Tuesday, November 26, 2019

These people are beer people

From Eat Like The Ancient Babylonians: Researchers Cook Up Nearly 4,000-Year-Old Recipes by Maria Godoy.
What did a meal taste like nearly 4,000 years ago in ancient Babylonia? Pretty good, according to a team of international scholars who have deciphered and are re-creating what are considered to be the world's oldest-known culinary recipes.

The recipes were inscribed on ancient Babylonian tablets that researchers have known about since early in the 20th century but that were not properly translated until the end of the century.

The tablets are part of the Yale Babylonian Collection at the Yale Peabody Museum.

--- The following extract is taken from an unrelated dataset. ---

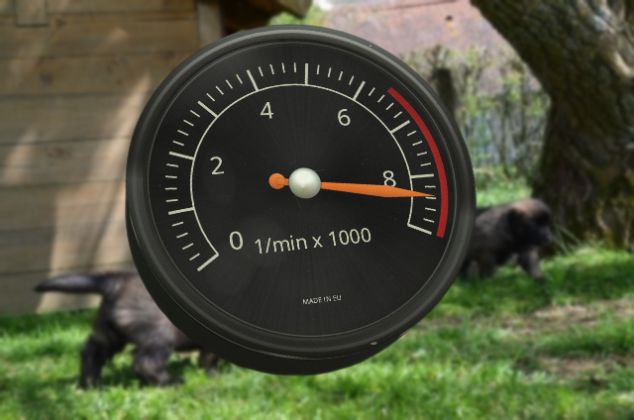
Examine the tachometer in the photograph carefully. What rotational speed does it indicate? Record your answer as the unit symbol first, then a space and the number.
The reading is rpm 8400
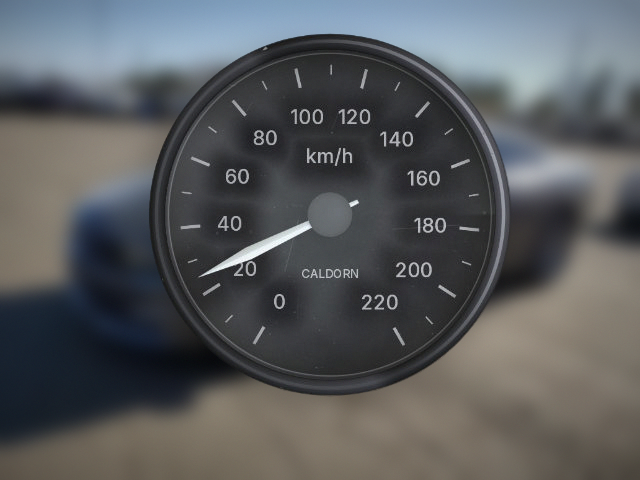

Three of the tablets date back to the Old Babylonian period, no later than 1730 B.C., according to Harvard University Assyriologist and cuneiform scholar Gojko Barjamovic, who put together the interdisciplinary team that is reviving these ancient recipes in the kitchen. A fourth tablet was produced about 1,000 years later. All four tablets are from the Mesopotamian region, in what is today Turkey, Syria, Iran and Iraq.
From the interview.
So .... red or white [wine]?

These people are beer people. In fact, lots of the recipes contain beer. The Assyrians would have had wine with the food, I think. The best of the stews we're cooking is a red beet stew, and it has nice sour beer in it.